Neal F. Lane and Michael Riordan, “The President’s Disdain for Science,” New York Times (5 January 2018), p A27. Published online 4 January 2018.

Ashley Parker and Philip Rucker, “Coronavirus Pushes Trump to Rely on Experts He Has Long Maligned,” Washington Post (27 February 2020).

Jon Cohen, “The United States Badly Bungled Coronavirus Testing — But Things May Soon Improve,” Science (28 February 2020).

Sheri Fink and Mike Baker, “Coronavirus May Have Spread in U.S. for Weeks, Gene Sequencing Suggests,” New York Times (1 March 2020).

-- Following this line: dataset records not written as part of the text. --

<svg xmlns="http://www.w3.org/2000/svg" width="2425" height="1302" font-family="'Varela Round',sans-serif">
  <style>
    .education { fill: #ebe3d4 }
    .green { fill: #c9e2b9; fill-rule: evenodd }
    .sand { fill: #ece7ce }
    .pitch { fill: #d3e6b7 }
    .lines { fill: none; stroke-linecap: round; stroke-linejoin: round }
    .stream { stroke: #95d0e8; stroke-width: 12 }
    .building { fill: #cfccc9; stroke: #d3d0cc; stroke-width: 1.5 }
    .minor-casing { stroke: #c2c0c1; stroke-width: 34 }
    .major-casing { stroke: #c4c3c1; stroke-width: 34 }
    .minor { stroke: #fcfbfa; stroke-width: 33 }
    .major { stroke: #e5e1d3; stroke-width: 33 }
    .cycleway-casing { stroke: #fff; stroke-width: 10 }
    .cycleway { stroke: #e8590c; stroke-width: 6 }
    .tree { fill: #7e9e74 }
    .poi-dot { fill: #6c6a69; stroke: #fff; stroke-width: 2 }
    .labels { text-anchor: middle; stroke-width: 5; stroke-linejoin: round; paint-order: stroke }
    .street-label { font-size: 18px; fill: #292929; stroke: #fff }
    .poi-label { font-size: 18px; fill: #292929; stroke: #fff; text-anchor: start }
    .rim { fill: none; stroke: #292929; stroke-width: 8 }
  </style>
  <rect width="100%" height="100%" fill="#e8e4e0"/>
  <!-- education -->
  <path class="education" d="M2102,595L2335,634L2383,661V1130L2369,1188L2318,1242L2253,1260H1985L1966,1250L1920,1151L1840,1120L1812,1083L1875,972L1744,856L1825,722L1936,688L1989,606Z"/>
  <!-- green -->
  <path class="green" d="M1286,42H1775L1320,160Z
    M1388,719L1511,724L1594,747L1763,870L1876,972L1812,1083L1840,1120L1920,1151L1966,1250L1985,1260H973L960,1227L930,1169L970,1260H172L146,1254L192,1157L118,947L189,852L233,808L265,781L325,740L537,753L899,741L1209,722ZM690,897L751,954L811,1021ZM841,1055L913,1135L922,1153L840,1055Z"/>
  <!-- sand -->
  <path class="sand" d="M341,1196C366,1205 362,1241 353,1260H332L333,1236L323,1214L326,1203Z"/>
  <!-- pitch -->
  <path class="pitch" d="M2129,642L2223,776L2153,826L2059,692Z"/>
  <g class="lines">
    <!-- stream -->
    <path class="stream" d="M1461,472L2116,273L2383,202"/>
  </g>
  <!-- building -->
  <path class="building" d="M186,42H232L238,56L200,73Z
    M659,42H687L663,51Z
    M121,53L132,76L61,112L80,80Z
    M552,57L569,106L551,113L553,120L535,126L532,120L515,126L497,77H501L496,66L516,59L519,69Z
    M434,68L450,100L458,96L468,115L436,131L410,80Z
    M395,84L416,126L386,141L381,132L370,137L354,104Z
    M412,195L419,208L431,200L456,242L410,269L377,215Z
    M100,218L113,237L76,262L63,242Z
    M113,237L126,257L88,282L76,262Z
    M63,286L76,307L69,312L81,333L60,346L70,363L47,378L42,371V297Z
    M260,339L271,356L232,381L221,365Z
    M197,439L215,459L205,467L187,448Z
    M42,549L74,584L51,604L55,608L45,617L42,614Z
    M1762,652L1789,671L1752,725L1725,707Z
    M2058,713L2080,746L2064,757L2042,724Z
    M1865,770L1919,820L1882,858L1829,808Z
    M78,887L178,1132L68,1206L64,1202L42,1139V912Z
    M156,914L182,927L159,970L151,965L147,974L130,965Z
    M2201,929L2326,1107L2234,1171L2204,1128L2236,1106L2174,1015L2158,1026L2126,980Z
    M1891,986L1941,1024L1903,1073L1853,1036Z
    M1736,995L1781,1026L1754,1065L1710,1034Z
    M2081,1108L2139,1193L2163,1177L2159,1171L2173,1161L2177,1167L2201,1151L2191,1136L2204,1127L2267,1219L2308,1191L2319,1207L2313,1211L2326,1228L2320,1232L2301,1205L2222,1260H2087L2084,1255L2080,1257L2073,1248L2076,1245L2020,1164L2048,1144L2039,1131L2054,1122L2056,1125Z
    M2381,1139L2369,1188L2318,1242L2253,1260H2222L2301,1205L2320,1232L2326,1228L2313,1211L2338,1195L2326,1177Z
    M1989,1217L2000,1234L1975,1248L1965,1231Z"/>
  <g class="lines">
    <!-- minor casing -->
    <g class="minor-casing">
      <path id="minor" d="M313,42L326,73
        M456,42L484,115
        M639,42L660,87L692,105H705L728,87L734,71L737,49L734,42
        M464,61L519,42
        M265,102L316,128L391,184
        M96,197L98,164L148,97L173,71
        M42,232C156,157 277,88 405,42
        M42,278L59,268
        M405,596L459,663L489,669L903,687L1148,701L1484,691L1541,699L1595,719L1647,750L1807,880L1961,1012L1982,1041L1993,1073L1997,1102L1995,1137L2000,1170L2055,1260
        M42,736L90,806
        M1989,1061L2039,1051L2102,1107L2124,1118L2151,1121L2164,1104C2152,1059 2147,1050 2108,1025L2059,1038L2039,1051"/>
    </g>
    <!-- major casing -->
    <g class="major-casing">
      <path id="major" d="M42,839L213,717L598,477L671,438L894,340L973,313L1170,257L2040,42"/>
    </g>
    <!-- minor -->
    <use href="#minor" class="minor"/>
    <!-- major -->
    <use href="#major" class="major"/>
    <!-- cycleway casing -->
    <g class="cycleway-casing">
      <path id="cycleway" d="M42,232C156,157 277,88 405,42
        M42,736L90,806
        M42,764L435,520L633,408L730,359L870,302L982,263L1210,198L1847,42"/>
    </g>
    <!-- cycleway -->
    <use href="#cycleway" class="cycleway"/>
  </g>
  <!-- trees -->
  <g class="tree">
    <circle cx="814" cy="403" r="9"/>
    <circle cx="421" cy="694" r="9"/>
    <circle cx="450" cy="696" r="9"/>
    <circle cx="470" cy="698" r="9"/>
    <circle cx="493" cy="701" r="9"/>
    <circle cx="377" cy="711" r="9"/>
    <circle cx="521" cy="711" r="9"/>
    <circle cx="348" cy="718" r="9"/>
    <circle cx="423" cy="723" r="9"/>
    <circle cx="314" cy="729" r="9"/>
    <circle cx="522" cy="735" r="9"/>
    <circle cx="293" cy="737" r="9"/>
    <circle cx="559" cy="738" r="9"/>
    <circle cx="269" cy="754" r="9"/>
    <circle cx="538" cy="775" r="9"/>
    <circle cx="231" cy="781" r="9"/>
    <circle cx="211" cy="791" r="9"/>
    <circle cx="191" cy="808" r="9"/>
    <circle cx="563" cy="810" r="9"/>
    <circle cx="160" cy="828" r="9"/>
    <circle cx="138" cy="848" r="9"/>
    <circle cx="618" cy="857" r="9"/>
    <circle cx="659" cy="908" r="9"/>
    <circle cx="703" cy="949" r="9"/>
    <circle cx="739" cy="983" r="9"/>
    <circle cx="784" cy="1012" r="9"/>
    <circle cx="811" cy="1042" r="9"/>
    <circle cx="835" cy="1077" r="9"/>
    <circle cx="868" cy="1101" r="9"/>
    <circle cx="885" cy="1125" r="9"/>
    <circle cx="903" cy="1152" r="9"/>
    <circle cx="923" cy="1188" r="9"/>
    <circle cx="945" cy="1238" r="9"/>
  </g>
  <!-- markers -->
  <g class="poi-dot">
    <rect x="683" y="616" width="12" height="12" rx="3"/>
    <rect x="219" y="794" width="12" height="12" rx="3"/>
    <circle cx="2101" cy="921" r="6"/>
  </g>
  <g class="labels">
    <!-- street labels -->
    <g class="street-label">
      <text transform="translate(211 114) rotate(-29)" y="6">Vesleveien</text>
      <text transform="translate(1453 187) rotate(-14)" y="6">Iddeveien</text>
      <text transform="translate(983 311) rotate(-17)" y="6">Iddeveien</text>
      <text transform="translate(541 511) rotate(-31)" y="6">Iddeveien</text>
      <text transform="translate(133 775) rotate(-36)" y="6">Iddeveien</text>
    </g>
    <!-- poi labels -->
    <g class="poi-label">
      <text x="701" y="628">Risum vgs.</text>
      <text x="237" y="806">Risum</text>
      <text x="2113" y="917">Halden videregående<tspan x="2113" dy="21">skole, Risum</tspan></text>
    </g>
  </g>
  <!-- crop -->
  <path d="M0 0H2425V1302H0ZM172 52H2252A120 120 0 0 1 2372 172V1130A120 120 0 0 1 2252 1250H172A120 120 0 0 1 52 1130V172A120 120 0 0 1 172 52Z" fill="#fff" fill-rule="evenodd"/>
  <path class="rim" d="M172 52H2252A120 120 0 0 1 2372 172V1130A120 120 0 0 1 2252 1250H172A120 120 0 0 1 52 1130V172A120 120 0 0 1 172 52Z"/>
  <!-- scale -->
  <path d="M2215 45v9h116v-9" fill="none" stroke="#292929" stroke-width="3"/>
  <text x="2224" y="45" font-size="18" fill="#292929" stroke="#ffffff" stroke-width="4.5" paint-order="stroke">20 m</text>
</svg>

Michael Lewis, The Fifth Risk: Undoing Democracy (New York: W. W. Norton & Co., 2018).

The Editorial Board, “Politicizing Medical Science Will Cost American Lives,” New York Times (24 August 2020).

Michael D. Shear, et al., “Inside Trump’s Failure: The Rush to Abandon Leadership Role on the Virus,” New York Times (18 July 2020).

Mattathias Schwartz, “The Axios Interview Showed Us an Important Threshold for the President,” The New York Times Magazine (19 August 2020).

Other Good References

James Fallows, “The Three Weeks That Changed Everything,” The Atlantic (29 June 2018).

Michael T. Osterholm and Mark Olshaker, “The Real Threat to National Security: Deadly Disease,” New York Times (24 March 2017).

Ed Yong, “The Big Story: How the Virus Won,” The Atlantic (13 August 2020).